(Record excerpts Opens)

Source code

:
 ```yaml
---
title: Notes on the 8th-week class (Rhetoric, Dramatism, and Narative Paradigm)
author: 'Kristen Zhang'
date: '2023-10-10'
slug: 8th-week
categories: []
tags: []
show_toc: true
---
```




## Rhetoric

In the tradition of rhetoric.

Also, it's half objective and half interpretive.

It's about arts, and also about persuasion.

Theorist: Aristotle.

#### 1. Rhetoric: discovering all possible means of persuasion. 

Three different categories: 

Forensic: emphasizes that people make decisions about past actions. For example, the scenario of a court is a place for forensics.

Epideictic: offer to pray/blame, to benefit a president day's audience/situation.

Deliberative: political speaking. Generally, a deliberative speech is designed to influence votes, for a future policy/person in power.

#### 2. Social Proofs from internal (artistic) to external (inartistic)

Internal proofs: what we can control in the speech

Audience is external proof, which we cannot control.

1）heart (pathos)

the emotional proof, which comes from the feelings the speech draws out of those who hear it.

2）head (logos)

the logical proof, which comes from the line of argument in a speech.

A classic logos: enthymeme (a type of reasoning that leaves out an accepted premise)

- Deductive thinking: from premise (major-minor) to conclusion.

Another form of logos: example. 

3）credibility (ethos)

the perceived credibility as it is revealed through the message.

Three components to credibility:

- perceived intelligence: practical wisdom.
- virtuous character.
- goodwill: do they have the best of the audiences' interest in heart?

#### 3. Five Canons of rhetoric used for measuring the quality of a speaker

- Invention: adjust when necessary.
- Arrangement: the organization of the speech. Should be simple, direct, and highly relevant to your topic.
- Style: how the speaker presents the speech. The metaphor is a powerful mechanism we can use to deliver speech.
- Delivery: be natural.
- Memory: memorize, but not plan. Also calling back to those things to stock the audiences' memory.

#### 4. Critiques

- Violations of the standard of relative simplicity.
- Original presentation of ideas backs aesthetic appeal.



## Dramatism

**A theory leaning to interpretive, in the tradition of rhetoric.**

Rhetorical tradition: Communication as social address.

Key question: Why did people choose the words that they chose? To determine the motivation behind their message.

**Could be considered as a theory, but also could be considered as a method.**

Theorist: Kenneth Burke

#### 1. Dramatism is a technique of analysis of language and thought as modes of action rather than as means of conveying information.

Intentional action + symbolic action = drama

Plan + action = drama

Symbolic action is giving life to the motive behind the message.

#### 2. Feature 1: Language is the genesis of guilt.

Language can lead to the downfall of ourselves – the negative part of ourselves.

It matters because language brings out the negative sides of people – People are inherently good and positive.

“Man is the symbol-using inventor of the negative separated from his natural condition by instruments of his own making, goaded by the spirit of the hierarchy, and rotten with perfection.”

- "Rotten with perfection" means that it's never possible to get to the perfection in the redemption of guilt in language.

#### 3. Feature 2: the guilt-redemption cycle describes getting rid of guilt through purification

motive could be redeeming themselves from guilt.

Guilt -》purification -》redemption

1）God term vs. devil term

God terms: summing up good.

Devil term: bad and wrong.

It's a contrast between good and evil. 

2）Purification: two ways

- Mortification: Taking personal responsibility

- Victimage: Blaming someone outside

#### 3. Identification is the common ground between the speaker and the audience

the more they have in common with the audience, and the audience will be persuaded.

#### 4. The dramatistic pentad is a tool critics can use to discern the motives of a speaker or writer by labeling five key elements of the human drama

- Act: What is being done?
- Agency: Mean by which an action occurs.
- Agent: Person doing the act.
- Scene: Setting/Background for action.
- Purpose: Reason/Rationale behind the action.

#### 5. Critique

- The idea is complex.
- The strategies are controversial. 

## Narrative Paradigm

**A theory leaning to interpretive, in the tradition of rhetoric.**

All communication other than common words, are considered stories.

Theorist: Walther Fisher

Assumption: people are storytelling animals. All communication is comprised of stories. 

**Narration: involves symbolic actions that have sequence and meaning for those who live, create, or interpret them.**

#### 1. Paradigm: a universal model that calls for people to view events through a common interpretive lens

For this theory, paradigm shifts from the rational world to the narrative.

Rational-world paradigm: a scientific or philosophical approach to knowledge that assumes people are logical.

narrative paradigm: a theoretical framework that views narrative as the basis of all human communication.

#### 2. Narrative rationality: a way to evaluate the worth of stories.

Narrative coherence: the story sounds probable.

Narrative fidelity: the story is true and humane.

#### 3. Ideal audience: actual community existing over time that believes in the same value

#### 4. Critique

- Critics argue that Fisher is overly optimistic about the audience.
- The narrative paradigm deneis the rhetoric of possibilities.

(Record excerpts Closes)

* Exercise description *
Each entry above needs to be retyped exactly as it appears.

* Result of the exercise *
Source code

:
 ```yaml
---
title: Notes on the 8th-week class (Rhetoric, Dramatism, and Narative Paradigm)
author: 'Kristen Zhang'
date: '2023-10-10'
slug: 8th-week
categories: []
tags: []
show_toc: true
---
```




## Rhetoric

In the tradition of rhetoric.

Also, it's half objective and half interpretive.

It's about arts, and also about persuasion.

Theorist: Aristotle.

#### 1. Rhetoric: discovering all possible means of persuasion. 

Three different categories: 

Forensic: emphasizes that people make decisions about past actions. For example, the scenario of a court is a place for forensics.

Epideictic: offer to pray/blame, to benefit a president day's audience/situation.

Deliberative: political speaking. Generally, a deliberative speech is designed to influence votes, for a future policy/person in power.

#### 2. Social Proofs from internal (artistic) to external (inartistic)

Internal proofs: what we can control in the speech

Audience is external proof, which we cannot control.

1）heart (pathos)

the emotional proof, which comes from the feelings the speech draws out of those who hear it.

2）head (logos)

the logical proof, which comes from the line of argument in a speech.

A classic logos: enthymeme (a type of reasoning that leaves out an accepted premise)

- Deductive thinking: from premise (major-minor) to conclusion.

Another form of logos: example. 

3）credibility (ethos)

the perceived credibility as it is revealed through the message.

Three components to credibility:

- perceived intelligence: practical wisdom.
- virtuous character.
- goodwill: do they have the best of the audiences' interest in heart?

#### 3. Five Canons of rhetoric used for measuring the quality of a speaker

- Invention: adjust when necessary.
- Arrangement: the organization of the speech. Should be simple, direct, and highly relevant to your topic.
- Style: how the speaker presents the speech. The metaphor is a powerful mechanism we can use to deliver speech.
- Delivery: be natural.
- Memory: memorize, but not plan. Also calling back to those things to stock the audiences' memory.

#### 4. Critiques

- Violations of the standard of relative simplicity.
- Original presentation of ideas backs aesthetic appeal.



## Dramatism

**A theory leaning to interpretive, in the tradition of rhetoric.**

Rhetorical tradition: Communication as social address.

Key question: Why did people choose the words that they chose? To determine the motivation behind their message.

**Could be considered as a theory, but also could be considered as a method.**

Theorist: Kenneth Burke

#### 1. Dramatism is a technique of analysis of language and thought as modes of action rather than as means of conveying information.

Intentional action + symbolic action = drama

Plan + action = drama

Symbolic action is giving life to the motive behind the message.

#### 2. Feature 1: Language is the genesis of guilt.

Language can lead to the downfall of ourselves – the negative part of ourselves.

It matters because language brings out the negative sides of people – People are inherently good and positive.

“Man is the symbol-using inventor of the negative separated from his natural condition by instruments of his own making, goaded by the spirit of the hierarchy, and rotten with perfection.”

- "Rotten with perfection" means that it's never possible to get to the perfection in the redemption of guilt in language.

#### 3. Feature 2: the guilt-redemption cycle describes getting rid of guilt through purification

motive could be redeeming themselves from guilt.

Guilt -》purification -》redemption

1）God term vs. devil term

God terms: summing up good.

Devil term: bad and wrong.

It's a contrast between good and evil. 

2）Purification: two ways

- Mortification: Taking personal responsibility

- Victimage: Blaming someone outside

#### 3. Identification is the common ground between the speaker and the audience

the more they have in common with the audience, and the audience will be persuaded.

#### 4. The dramatistic pentad is a tool critics can use to discern the motives of a speaker or writer by labeling five key elements of the human drama

- Act: What is being done?
- Agency: Mean by which an action occurs.
- Agent: Person doing the act.
- Scene: Setting/Background for action.
- Purpose: Reason/Rationale behind the action.

#### 5. Critique

- The idea is complex.
- The strategies are controversial. 

## Narrative Paradigm

**A theory leaning to interpretive, in the tradition of rhetoric.**

All communication other than common words, are considered stories.

Theorist: Walther Fisher

Assumption: people are storytelling animals. All communication is comprised of stories. 

**Narration: involves symbolic actions that have sequence and meaning for those who live, create, or interpret them.**

#### 1. Paradigm: a universal model that calls for people to view events through a common interpretive lens

For this theory, paradigm shifts from the rational world to the narrative.

Rational-world paradigm: a scientific or philosophical approach to knowledge that assumes people are logical.

narrative paradigm: a theoretical framework that views narrative as the basis of all human communication.

#### 2. Narrative rationality: a way to evaluate the worth of stories.

Narrative coherence: the story sounds probable.

Narrative fidelity: the story is true and humane.

#### 3. Ideal audience: actual community existing over time that believes in the same value

#### 4. Critique

- Critics argue that Fisher is overly optimistic about the audience.
- The narrative paradigm deneis the rhetoric of possibilities.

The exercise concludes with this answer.